The project has been awarded a £3,000 cash prize, an iconic National Lottery Awards trophy, and representatives will attend a star-studded Awards ceremony, broadcast on BBC One in September.
Fred Glover, a 90-year-old Second World War veteran who recently undertook two parachute jumps to raise money for the Taxi Charity, said: “I’m over the moon that this magnificent charity has won a National Lottery award.
“The cab drivers and committee members are all volunteers. They look after us so well on our trips and outings.

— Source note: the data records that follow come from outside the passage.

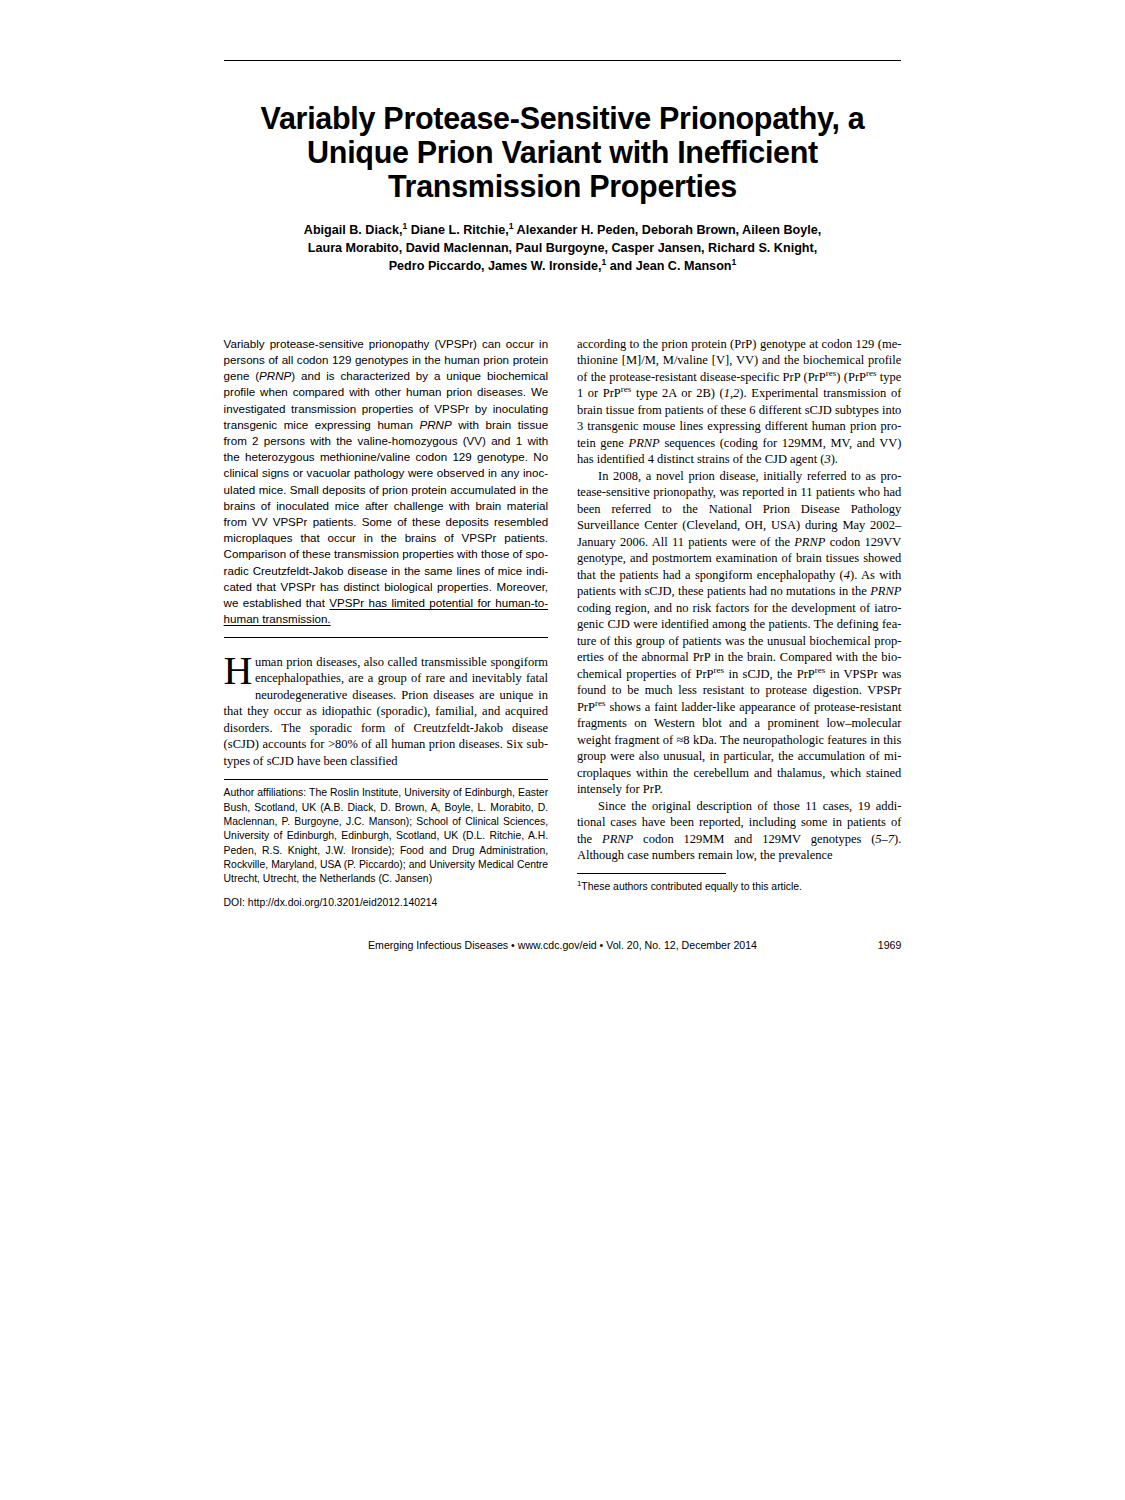Variably Protease-Sensitive Prionopathy, a Unique Prion Variant with Inefficient Transmission Properties
Abigail B. Diack,1 Diane L. Ritchie,1 Alexander H. Peden, Deborah Brown, Aileen Boyle,
Laura Morabito, David Maclennan, Paul Burgoyne, Casper Jansen, Richard S. Knight,
Pedro Piccardo, James W. Ironside,1 and Jean C. Manson1
Variably protease-sensitive prionopathy (VPSPr) can occur in persons of all codon 129 genotypes in the human prion protein gene (PRNP) and is characterized by a unique biochemical profile when compared with other human prion diseases. We investigated transmission properties of VPSPr by inoculating transgenic mice expressing human PRNP with brain tissue from 2 persons with the valine-homozygous (VV) and 1 with the heterozygous methionine/valine codon 129 genotype. No clinical signs or vacuolar pathology were observed in any inoculated mice. Small deposits of prion protein accumulated in the brains of inoculated mice after challenge with brain material from VV VPSPr patients. Some of these deposits resembled microplaques that occur in the brains of VPSPr patients. Comparison of these transmission properties with those of sporadic Creutzfeldt-Jakob disease in the same lines of mice indicated that VPSPr has distinct biological properties. Moreover, we established that VPSPr has limited potential for human-to-human transmission.
Human prion diseases, also called transmissible spongiform encephalopathies, are a group of rare and inevitably fatal neurodegenerative diseases. Prion diseases are unique in that they occur as idiopathic (sporadic), familial, and acquired disorders. The sporadic form of Creutzfeldt-Jakob disease (sCJD) accounts for >80% of all human prion diseases. Six subtypes of sCJD have been classified
Author affiliations: The Roslin Institute, University of Edinburgh, Easter Bush, Scotland, UK (A.B. Diack, D. Brown, A, Boyle, L. Morabito, D. Maclennan, P. Burgoyne, J.C. Manson); School of Clinical Sciences, University of Edinburgh, Edinburgh, Scotland, UK (D.L. Ritchie, A.H. Peden, R.S. Knight, J.W. Ironside); Food and Drug Administration, Rockville, Maryland, USA (P. Piccardo); and University Medical Centre Utrecht, Utrecht, the Netherlands (C. Jansen)
DOI: http://dx.doi.org/10.3201/eid2012.140214
according to the prion protein (PrP) genotype at codon 129 (methionine [M]/M, M/valine [V], VV) and the biochemical profile of the protease-resistant disease-specific PrP (PrPres) (PrPres type 1 or PrPres type 2A or 2B) (1,2). Experimental transmission of brain tissue from patients of these 6 different sCJD subtypes into 3 transgenic mouse lines expressing different human prion protein gene PRNP sequences (coding for 129MM, MV, and VV) has identified 4 distinct strains of the CJD agent (3).
In 2008, a novel prion disease, initially referred to as protease-sensitive prionopathy, was reported in 11 patients who had been referred to the National Prion Disease Pathology Surveillance Center (Cleveland, OH, USA) during May 2002–January 2006. All 11 patients were of the PRNP codon 129VV genotype, and postmortem examination of brain tissues showed that the patients had a spongiform encephalopathy (4). As with patients with sCJD, these patients had no mutations in the PRNP coding region, and no risk factors for the development of iatrogenic CJD were identified among the patients. The defining feature of this group of patients was the unusual biochemical properties of the abnormal PrP in the brain. Compared with the biochemical properties of PrPres in sCJD, the PrPres in VPSPr was found to be much less resistant to protease digestion. VPSPr PrPres shows a faint ladder-like appearance of protease-resistant fragments on Western blot and a prominent low–molecular weight fragment of ≈8 kDa. The neuropathologic features in this group were also unusual, in particular, the accumulation of microplaques within the cerebellum and thalamus, which stained intensely for PrP.
Since the original description of those 11 cases, 19 additional cases have been reported, including some in patients of the PRNP codon 129MM and 129MV genotypes (5–7). Although case numbers remain low, the prevalence
1These authors contributed equally to this article.
Emerging Infectious Diseases • www.cdc.gov/eid • Vol. 20, No. 12, December 2014 1969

I’m proud to be associated with them.”
Strictly Star and broadcaster Katie Derham presented the veterans and taxi drivers with their National Lottery Award at a tea dance at the Royal Hospital Chelsea.
She said: “I have been bowled over by the special bond between the London taxi drivers and the veterans.
“It is great that projects like this receive funding, thanks to National Lottery players who raise £36 million every week for good causes across the UK.”
Dick Goodwin, event organiser for the Taxi Charity, added: “We are absolutely delighted to have won a National Lottery Award.
“We’d like to say a sincere thank you to everyone that got behind us – veterans, cab drivers, family, friends and the British public – this award sends a great message to our veterans that people genuinely care about them and what they went through.”